_PROBLEM TO WORK ON_
In the data below, reproduce each line verbatim, starting at the line that contains "Is the sum of" and ending after the line that contains "What is the maximum value shown in the chart?". Omit the pictures from your copy.

PROVIDED RECORDS section start

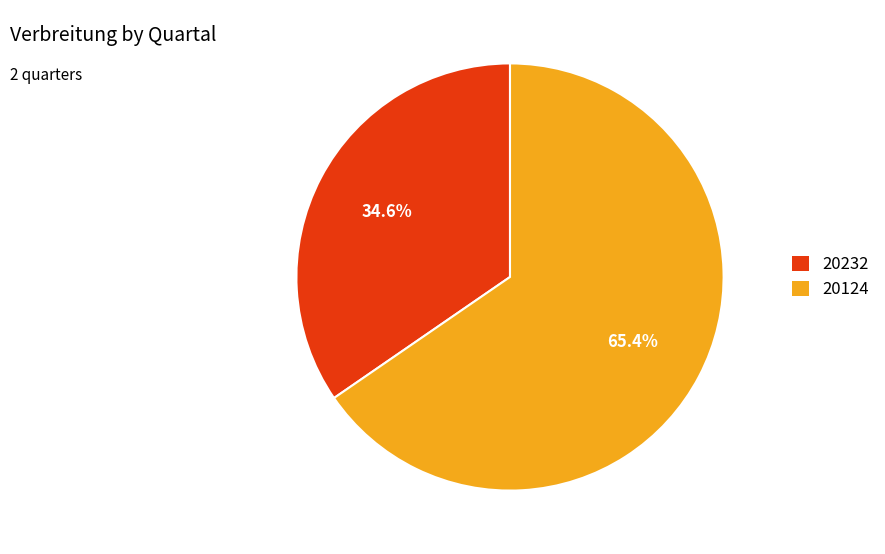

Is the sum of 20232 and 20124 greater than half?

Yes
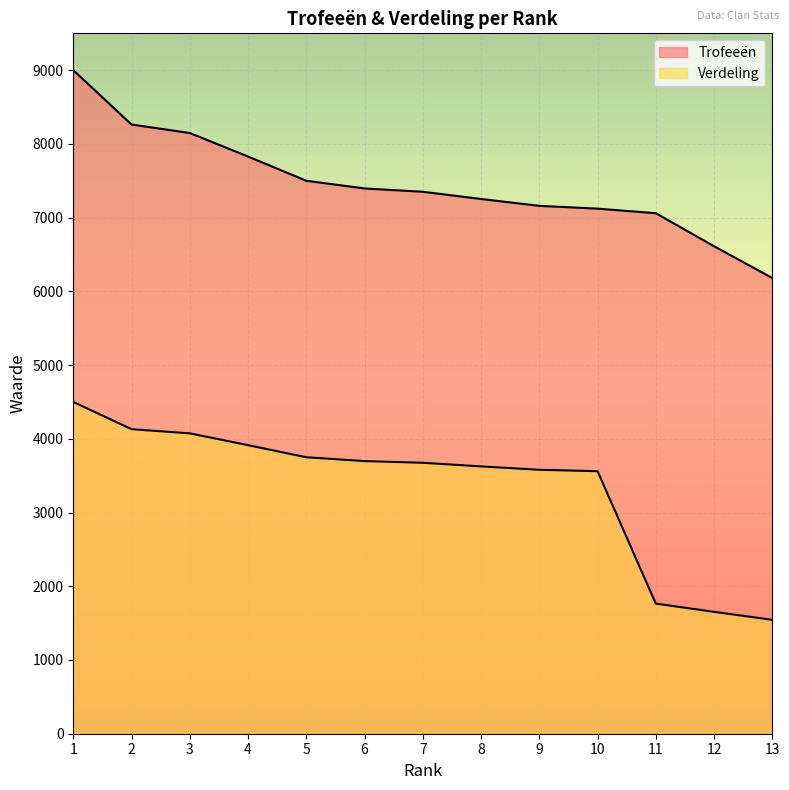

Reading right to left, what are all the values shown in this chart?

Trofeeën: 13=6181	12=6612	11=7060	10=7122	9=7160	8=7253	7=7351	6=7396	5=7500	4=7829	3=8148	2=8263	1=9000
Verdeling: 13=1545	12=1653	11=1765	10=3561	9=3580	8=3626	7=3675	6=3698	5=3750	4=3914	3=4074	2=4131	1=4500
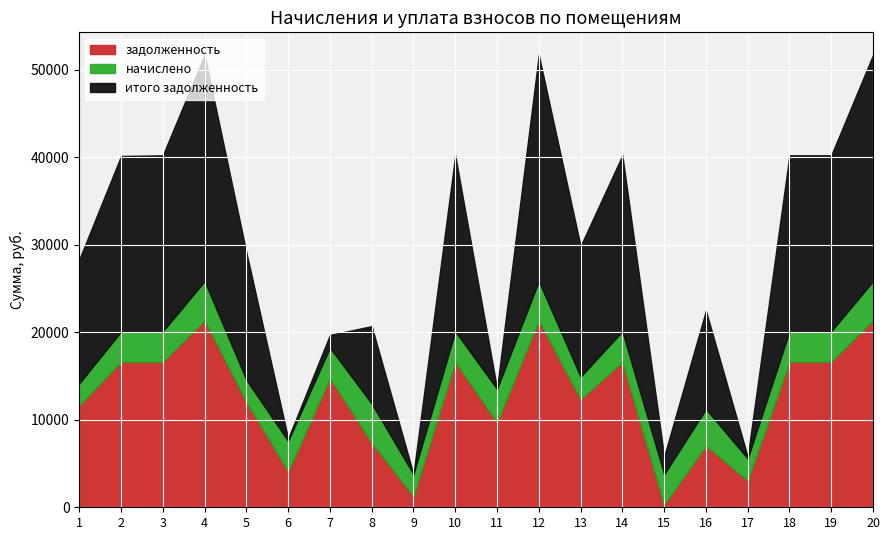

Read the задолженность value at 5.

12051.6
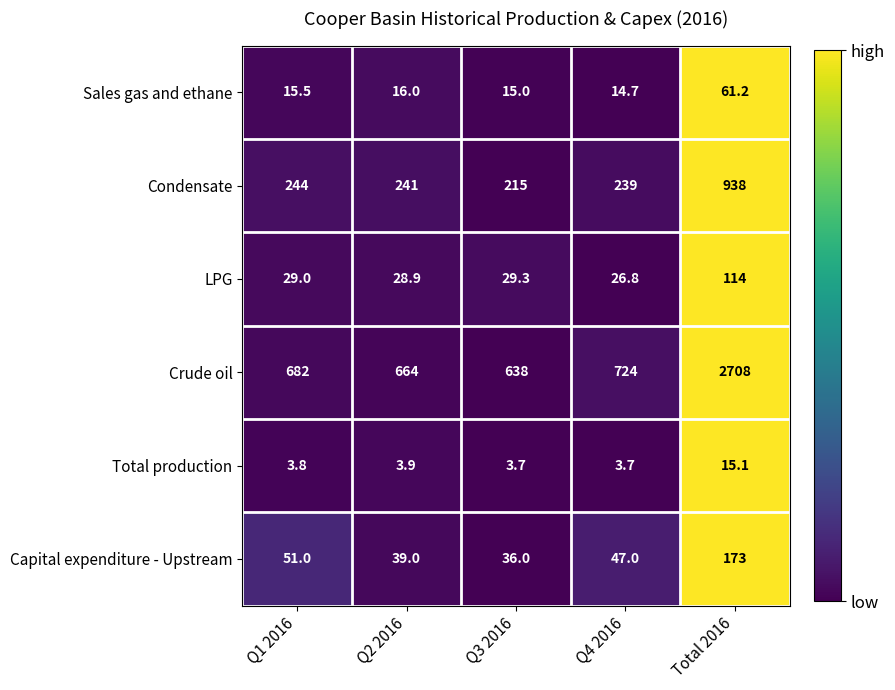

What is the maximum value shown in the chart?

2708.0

PROVIDED RECORDS section end
PROVIDED RECORDS section start

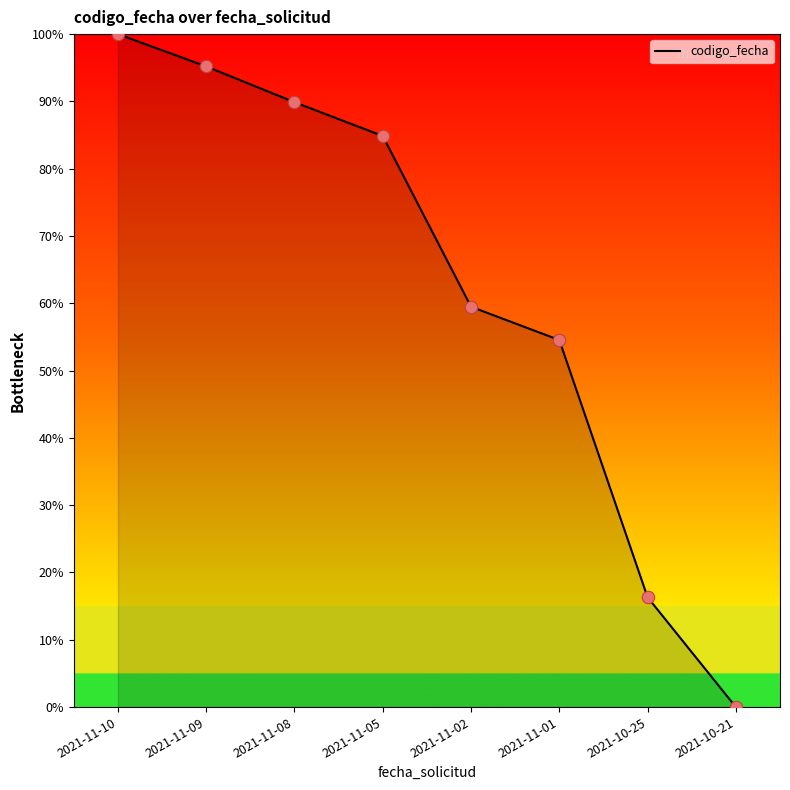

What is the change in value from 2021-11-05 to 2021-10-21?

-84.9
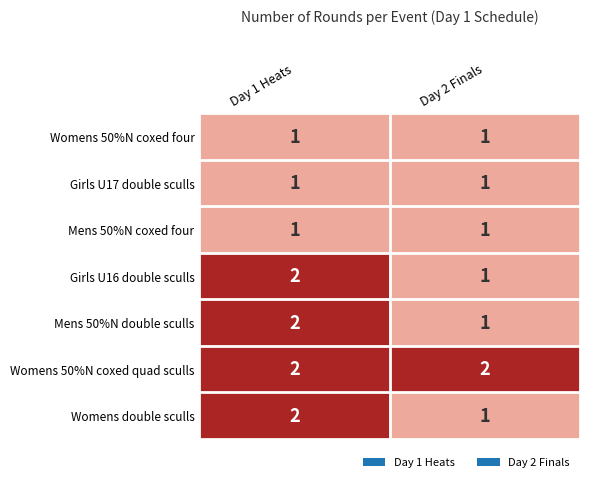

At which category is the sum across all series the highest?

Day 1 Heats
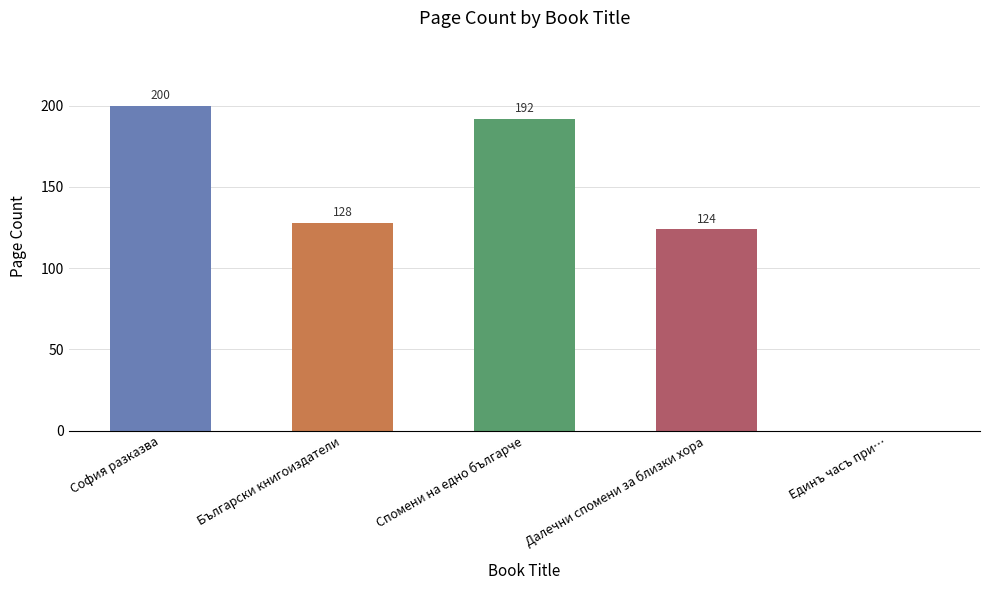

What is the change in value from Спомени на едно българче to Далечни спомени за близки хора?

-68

PROVIDED RECORDS section end

_RESPONSE TO THE EXERCISE_
Is the sum of 20232 and 20124 greater than half?

Yes

Reading right to left, what are all the values shown in this chart?

Trofeeën: 13=6181	12=6612	11=7060	10=7122	9=7160	8=7253	7=7351	6=7396	5=7500	4=7829	3=8148	2=8263	1=9000
Verdeling: 13=1545	12=1653	11=1765	10=3561	9=3580	8=3626	7=3675	6=3698	5=3750	4=3914	3=4074	2=4131	1=4500

Read the задолженность value at 5.

12051.6

What is the maximum value shown in the chart?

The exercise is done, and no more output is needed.